Willem en ik hadden Gerrit en Charles ’s middags opgehaald in Amsterdam. We reden samen naar Ruigoord, waar Gerrit die avond de Ruigoordrede zou houden. ‘Het verraad van mijn generatie’ (te lezen op enkele websites en nu net voor het eerst in boekvorm verschenen in Morgen heten we allemaal Ali. Vrolijke bespiegelingen over de tijdgeest) vind ik één van de sterkste teksten die Gerrit heeft geschreven. Het is een vlijmscherp portret van zijn generatie, de generatie van 1968.
‘Ik wil verslag uitbrengen van een nachtmerrie.’ Zo begint hij. Om te eindigen met een mokerslag: ‘Ik ben opgegroeid tussen een generatie verraders. Ik maak deel uit van een generatie, die voor het eerst in eeuwen, de wereld lelijker achterlaat dan ze haar heeft aangetroffen. (…) Het verslag van een nachtmerrie die eens als een droom begon.’
De vrolijke, anarchistische sfeer in de kerk van Ruigoord kantelde tijdens de voordracht van Gerrit. De impact ervan bereikte niet alle toehoorders: de dopeheads en de alcoholici staarden gelukzalig voor zich uit. Hun houding veranderde niet. Ruigoord is en blijft hun veilige toevluchtshaven. Maar er waren wel degelijk aanwezigen die Gerrits woorden maar met moeite konden verkroppen. Even later stonden Gerrit, Charles, Willem en ik buiten bier te drinken. Er werd nauwelijks gesproken, daarvoor waren we alle vier een beetje te beduusd.’

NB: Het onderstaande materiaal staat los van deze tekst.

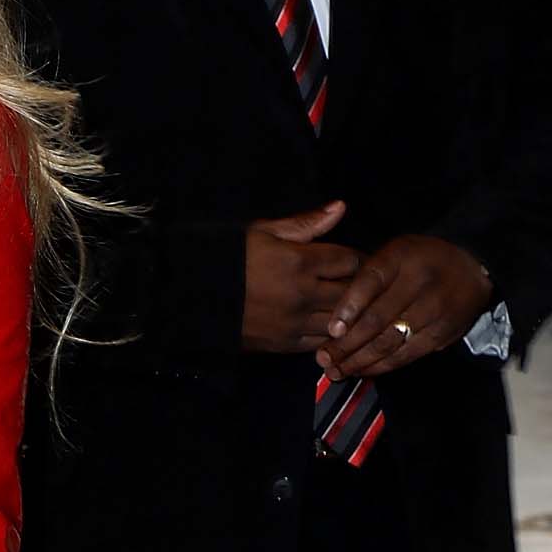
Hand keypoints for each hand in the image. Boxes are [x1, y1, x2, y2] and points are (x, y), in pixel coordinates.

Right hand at [241, 200, 358, 352]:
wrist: (194, 296)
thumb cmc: (229, 257)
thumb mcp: (265, 231)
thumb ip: (306, 223)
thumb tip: (340, 207)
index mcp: (299, 262)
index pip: (350, 260)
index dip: (356, 258)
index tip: (351, 259)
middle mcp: (302, 294)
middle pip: (351, 292)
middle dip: (357, 286)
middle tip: (354, 283)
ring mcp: (294, 322)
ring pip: (340, 321)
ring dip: (345, 313)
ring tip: (343, 306)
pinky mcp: (284, 344)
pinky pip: (321, 342)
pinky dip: (328, 334)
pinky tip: (326, 325)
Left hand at [322, 235, 491, 379]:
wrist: (471, 266)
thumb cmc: (420, 262)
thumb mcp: (393, 254)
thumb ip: (365, 278)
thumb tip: (335, 317)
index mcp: (401, 256)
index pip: (370, 282)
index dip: (348, 308)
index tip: (331, 330)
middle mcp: (418, 281)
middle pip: (377, 318)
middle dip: (346, 344)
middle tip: (324, 358)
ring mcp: (433, 309)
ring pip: (389, 341)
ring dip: (359, 360)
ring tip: (337, 369)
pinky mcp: (441, 332)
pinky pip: (406, 355)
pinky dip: (381, 366)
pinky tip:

Willem van Twist: ‘Het handschrift en typoscript dat ik Van Filip Marsboom als verjaardagscadeau kreeg, spreekt mij aan omdat hier heel goed zichtbaar is hoe een gedicht bij Gerrit vorm krijgt en evolueert. Eerst was er het handschrift met doorhalingen en veranderingen en daarna het verbeterde typoscript waarin ook weer woorden en delen van dichtregels aangepast werden tot het uiteindelijke gedicht, zoals opgenomen in Alle gedichten tot gisteren (1994), pagina 127.’
Nick ter Wal
Dit interview verscheen eerder in het Komrij-nummer van Tzum.